▶ [Task statement] From the first line of the data through the line containing "4: (763, 434, 0.58)", transcribe each line exactly. Pictures do not belong in the copy.

▶ [Material shown]
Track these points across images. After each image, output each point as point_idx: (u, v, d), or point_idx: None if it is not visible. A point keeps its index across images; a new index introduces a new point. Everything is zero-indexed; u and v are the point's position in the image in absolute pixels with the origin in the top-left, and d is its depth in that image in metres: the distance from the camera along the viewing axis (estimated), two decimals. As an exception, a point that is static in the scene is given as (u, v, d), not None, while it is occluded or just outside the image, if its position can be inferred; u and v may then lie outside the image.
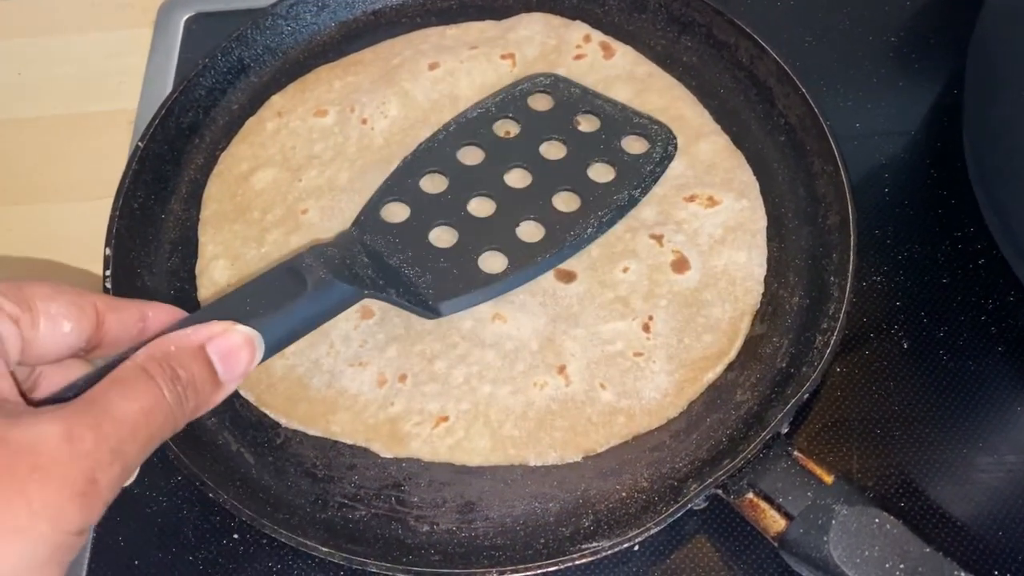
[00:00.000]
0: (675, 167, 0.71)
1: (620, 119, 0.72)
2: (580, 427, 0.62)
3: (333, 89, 0.78)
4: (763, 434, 0.58)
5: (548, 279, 0.67)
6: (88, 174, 0.81)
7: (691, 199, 0.69)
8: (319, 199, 0.72)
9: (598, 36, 0.79)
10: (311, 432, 0.64)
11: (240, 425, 0.65)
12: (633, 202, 0.69)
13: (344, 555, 0.56)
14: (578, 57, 0.77)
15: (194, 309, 0.68)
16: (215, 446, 0.64)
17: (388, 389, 0.64)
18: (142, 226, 0.71)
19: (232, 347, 0.47)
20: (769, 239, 0.69)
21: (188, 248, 0.72)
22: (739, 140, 0.74)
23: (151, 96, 0.83)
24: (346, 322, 0.66)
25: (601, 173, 0.70)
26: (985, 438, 0.63)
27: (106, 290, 0.66)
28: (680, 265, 0.67)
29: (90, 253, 0.66)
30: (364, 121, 0.75)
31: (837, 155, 0.68)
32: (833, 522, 0.52)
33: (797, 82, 0.72)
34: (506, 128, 0.72)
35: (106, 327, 0.47)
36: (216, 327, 0.47)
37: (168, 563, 0.62)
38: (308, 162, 0.74)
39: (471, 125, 0.72)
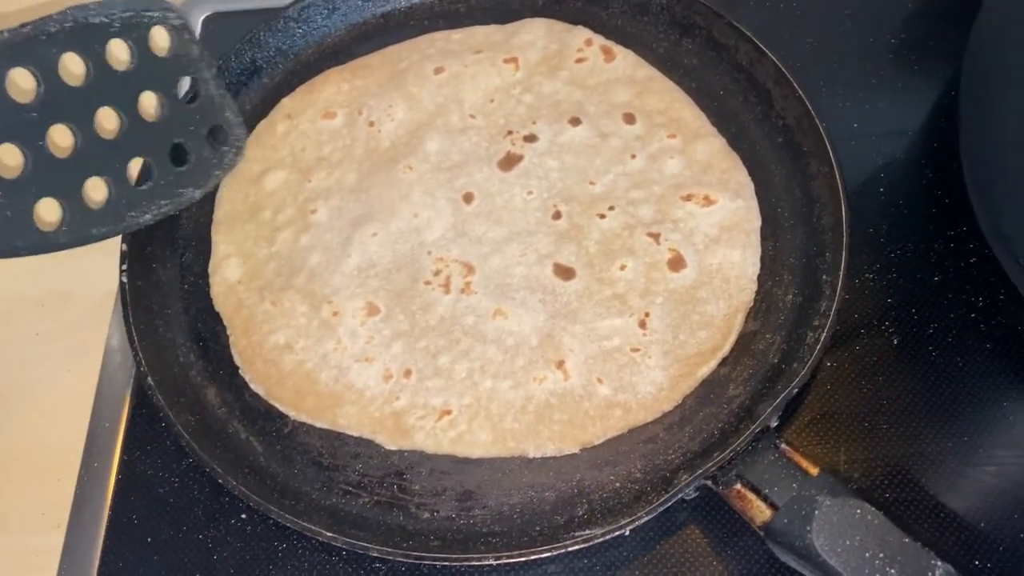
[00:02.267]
0: (673, 166, 0.73)
1: (216, 105, 0.73)
2: (578, 420, 0.64)
3: (341, 92, 0.80)
4: (752, 428, 0.60)
5: (547, 276, 0.69)
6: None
7: (688, 198, 0.71)
8: (328, 199, 0.74)
9: (599, 40, 0.81)
10: (319, 425, 0.66)
11: (249, 415, 0.67)
12: (192, 200, 0.72)
13: (347, 540, 0.59)
14: (579, 60, 0.79)
15: (206, 305, 0.71)
16: (225, 435, 0.66)
17: (393, 384, 0.66)
18: (156, 223, 0.73)
19: None
20: (764, 238, 0.71)
21: (201, 244, 0.75)
22: (737, 141, 0.76)
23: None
24: (352, 319, 0.68)
25: (179, 157, 0.71)
26: (971, 433, 0.64)
27: (121, 284, 0.69)
28: (676, 263, 0.69)
29: (108, 244, 0.69)
30: (371, 124, 0.78)
31: (832, 157, 0.69)
32: (816, 512, 0.54)
33: (795, 84, 0.73)
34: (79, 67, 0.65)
35: None
36: None
37: (179, 541, 0.64)
38: (317, 164, 0.76)
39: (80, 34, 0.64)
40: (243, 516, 0.64)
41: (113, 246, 0.70)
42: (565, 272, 0.69)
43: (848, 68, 0.82)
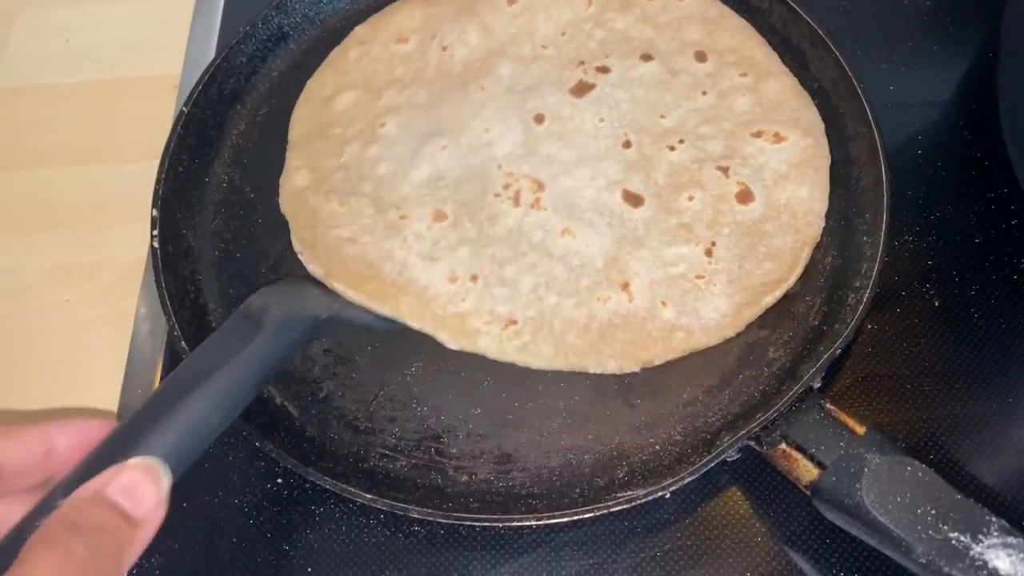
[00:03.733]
0: (743, 104, 0.73)
1: None
2: (640, 340, 0.64)
3: (414, 18, 0.81)
4: (796, 388, 0.59)
5: (616, 201, 0.69)
6: (134, 137, 0.82)
7: (758, 135, 0.71)
8: (397, 115, 0.75)
9: None
10: (378, 310, 0.66)
11: (284, 380, 0.67)
12: None
13: (387, 501, 0.58)
14: None
15: (237, 271, 0.70)
16: (261, 400, 0.65)
17: (459, 286, 0.67)
18: (187, 188, 0.73)
19: (129, 485, 0.47)
20: (803, 200, 0.70)
21: (231, 210, 0.74)
22: (773, 104, 0.75)
23: (194, 61, 0.85)
24: (419, 223, 0.69)
25: None
26: (1015, 394, 0.63)
27: (153, 249, 0.68)
28: (744, 196, 0.69)
29: (137, 212, 0.68)
30: (444, 49, 0.78)
31: (870, 117, 0.69)
32: (865, 470, 0.53)
33: (831, 45, 0.72)
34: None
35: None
36: (107, 474, 0.47)
37: (214, 506, 0.64)
38: (388, 84, 0.77)
39: None
40: (279, 481, 0.64)
41: (141, 214, 0.69)
42: (634, 199, 0.69)
43: (883, 31, 0.81)
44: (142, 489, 0.47)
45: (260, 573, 0.61)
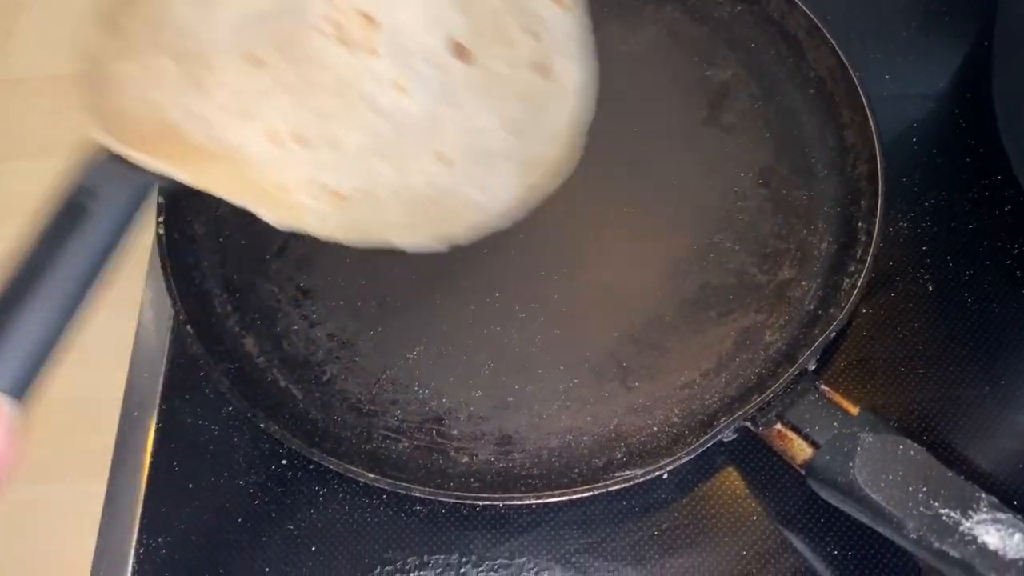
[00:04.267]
0: None
1: None
2: (448, 217, 0.59)
3: None
4: (792, 370, 0.60)
5: (444, 52, 0.58)
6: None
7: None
8: None
9: None
10: (180, 178, 0.55)
11: (288, 364, 0.68)
12: None
13: (389, 480, 0.59)
14: None
15: (245, 255, 0.71)
16: (265, 383, 0.67)
17: (281, 149, 0.56)
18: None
19: None
20: (798, 188, 0.71)
21: (236, 197, 0.75)
22: (770, 94, 0.76)
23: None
24: (227, 71, 0.56)
25: None
26: (1008, 377, 0.64)
27: (158, 236, 0.69)
28: (544, 69, 0.61)
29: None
30: None
31: (866, 105, 0.69)
32: (859, 449, 0.54)
33: (827, 34, 0.73)
34: None
35: None
36: None
37: (220, 487, 0.65)
38: None
39: None
40: (283, 462, 0.65)
41: (148, 201, 0.70)
42: (461, 51, 0.59)
43: (880, 21, 0.82)
44: None
45: (265, 553, 0.63)
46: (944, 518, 0.51)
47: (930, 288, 0.68)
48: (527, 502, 0.59)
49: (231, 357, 0.67)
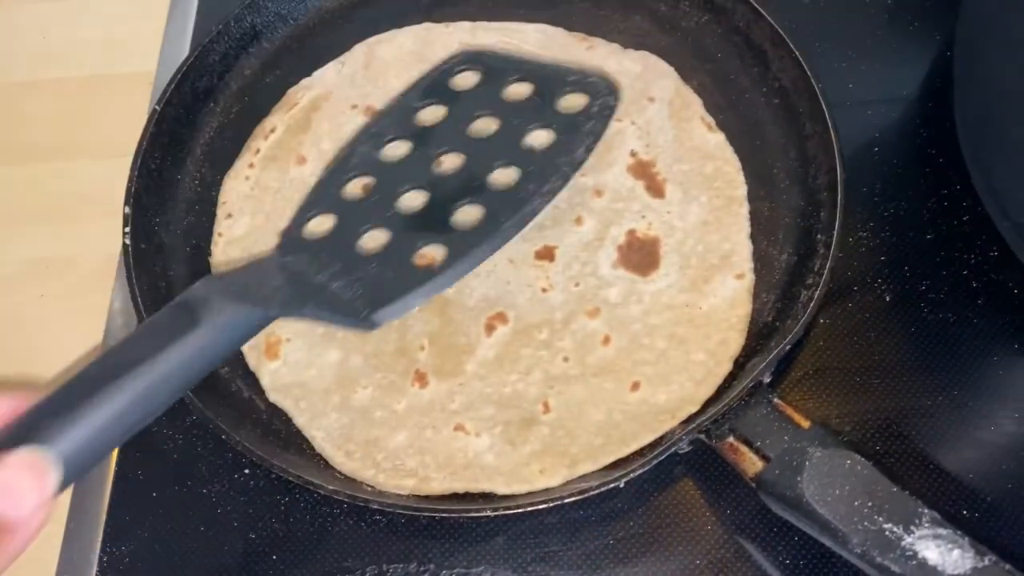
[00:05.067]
0: None
1: (554, 78, 0.68)
2: None
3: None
4: (746, 383, 0.60)
5: None
6: (109, 133, 0.84)
7: None
8: None
9: None
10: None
11: (252, 376, 0.68)
12: (577, 163, 0.64)
13: (349, 493, 0.60)
14: None
15: (207, 269, 0.71)
16: (228, 393, 0.67)
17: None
18: (159, 186, 0.74)
19: (5, 482, 0.41)
20: (760, 199, 0.72)
21: (203, 207, 0.75)
22: (734, 103, 0.76)
23: (169, 58, 0.86)
24: None
25: (540, 139, 0.66)
26: (962, 387, 0.65)
27: (125, 246, 0.69)
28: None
29: (113, 208, 0.70)
30: None
31: (828, 117, 0.70)
32: (807, 463, 0.55)
33: (791, 46, 0.73)
34: (433, 114, 0.69)
35: None
36: None
37: (184, 496, 0.65)
38: None
39: (392, 118, 0.69)
40: (246, 471, 0.65)
41: (116, 210, 0.70)
42: None
43: (844, 28, 0.82)
44: (21, 488, 0.41)
45: (226, 561, 0.63)
46: (887, 533, 0.52)
47: (887, 298, 0.69)
48: (484, 514, 0.60)
49: (194, 368, 0.67)
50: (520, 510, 0.59)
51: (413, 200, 0.65)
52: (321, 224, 0.65)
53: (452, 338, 0.67)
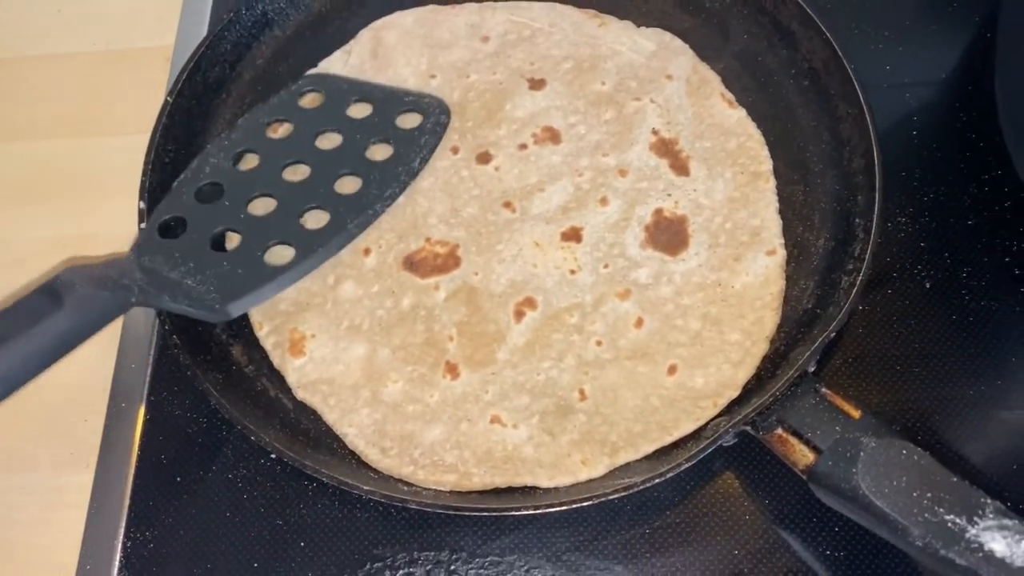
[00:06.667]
0: None
1: (391, 100, 0.75)
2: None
3: None
4: (791, 373, 0.59)
5: None
6: (128, 109, 0.81)
7: None
8: None
9: None
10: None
11: (277, 374, 0.66)
12: (413, 172, 0.71)
13: (385, 494, 0.58)
14: None
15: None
16: (254, 392, 0.65)
17: None
18: (173, 179, 0.70)
19: None
20: (793, 183, 0.70)
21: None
22: (763, 86, 0.75)
23: (187, 32, 0.84)
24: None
25: (379, 152, 0.72)
26: (1005, 376, 0.64)
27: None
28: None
29: (131, 185, 0.68)
30: None
31: (861, 98, 0.68)
32: (861, 454, 0.53)
33: (820, 25, 0.72)
34: (279, 130, 0.73)
35: None
36: None
37: (208, 480, 0.64)
38: None
39: (242, 133, 0.73)
40: (272, 456, 0.63)
41: (135, 187, 0.69)
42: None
43: (880, 9, 0.81)
44: None
45: (253, 547, 0.62)
46: (950, 525, 0.50)
47: (927, 285, 0.68)
48: (525, 512, 0.59)
49: (219, 366, 0.65)
50: (564, 507, 0.57)
51: (264, 205, 0.69)
52: (176, 225, 0.67)
53: (481, 326, 0.66)
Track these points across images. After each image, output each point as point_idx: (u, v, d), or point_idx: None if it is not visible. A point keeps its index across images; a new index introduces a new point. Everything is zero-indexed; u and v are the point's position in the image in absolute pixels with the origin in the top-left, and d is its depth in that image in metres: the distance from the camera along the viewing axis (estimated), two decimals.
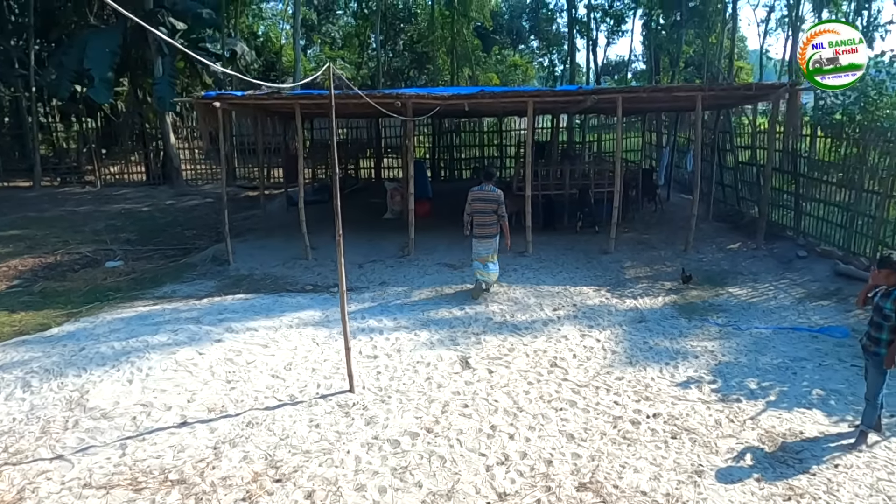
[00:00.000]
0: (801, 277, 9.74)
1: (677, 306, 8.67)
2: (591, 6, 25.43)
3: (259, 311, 8.36)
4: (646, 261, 10.88)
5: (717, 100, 10.54)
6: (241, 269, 10.68)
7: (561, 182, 13.49)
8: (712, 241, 11.85)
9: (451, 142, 21.17)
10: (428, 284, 9.62)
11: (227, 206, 11.18)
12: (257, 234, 13.32)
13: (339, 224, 5.68)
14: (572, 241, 12.14)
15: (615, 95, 10.38)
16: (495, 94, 10.56)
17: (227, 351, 6.81)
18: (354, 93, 9.58)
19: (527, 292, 9.18)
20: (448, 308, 8.49)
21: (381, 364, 6.65)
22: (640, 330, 7.75)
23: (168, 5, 18.62)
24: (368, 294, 9.21)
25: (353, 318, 8.02)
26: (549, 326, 7.83)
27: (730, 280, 9.82)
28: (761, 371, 6.54)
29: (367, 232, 13.07)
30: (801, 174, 11.28)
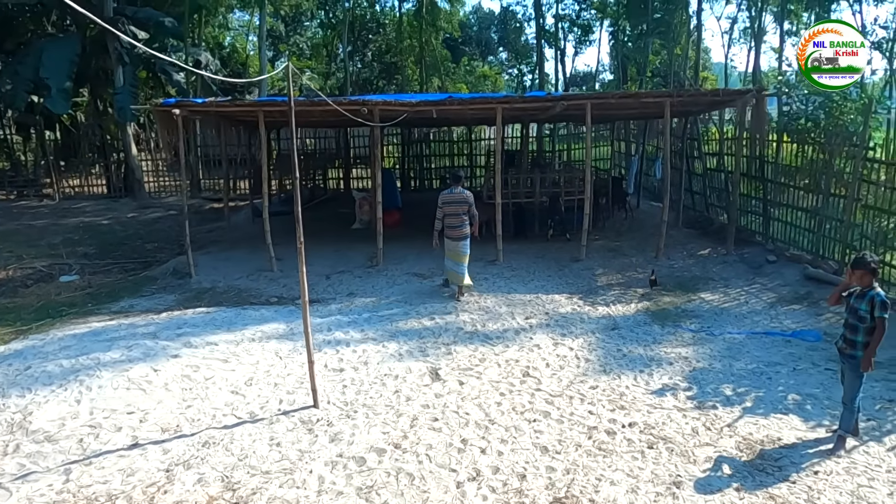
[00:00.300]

▶ [Result]
Track these points across images. After each image, output each point as point_idx: (u, v, d), or point_idx: None if it is not visible. A point keeps its index across images; a new index introduces a new point. Everything is zero-indexed; u and v are the point's position in the image in absolute pixels with the origin in the top-left, and d is its depth in that image in metres: the distance from the camera along the viewing axis (estimated), two decimals. As an exception, a point that is static in the scene is given as (u, v, d), not None, while it is occluded or just outside the image, if its position can be inferred; u and v may then lie outside the image.
[00:00.000]
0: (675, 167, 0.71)
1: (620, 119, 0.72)
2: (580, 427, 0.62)
3: (333, 89, 0.78)
4: (763, 434, 0.58)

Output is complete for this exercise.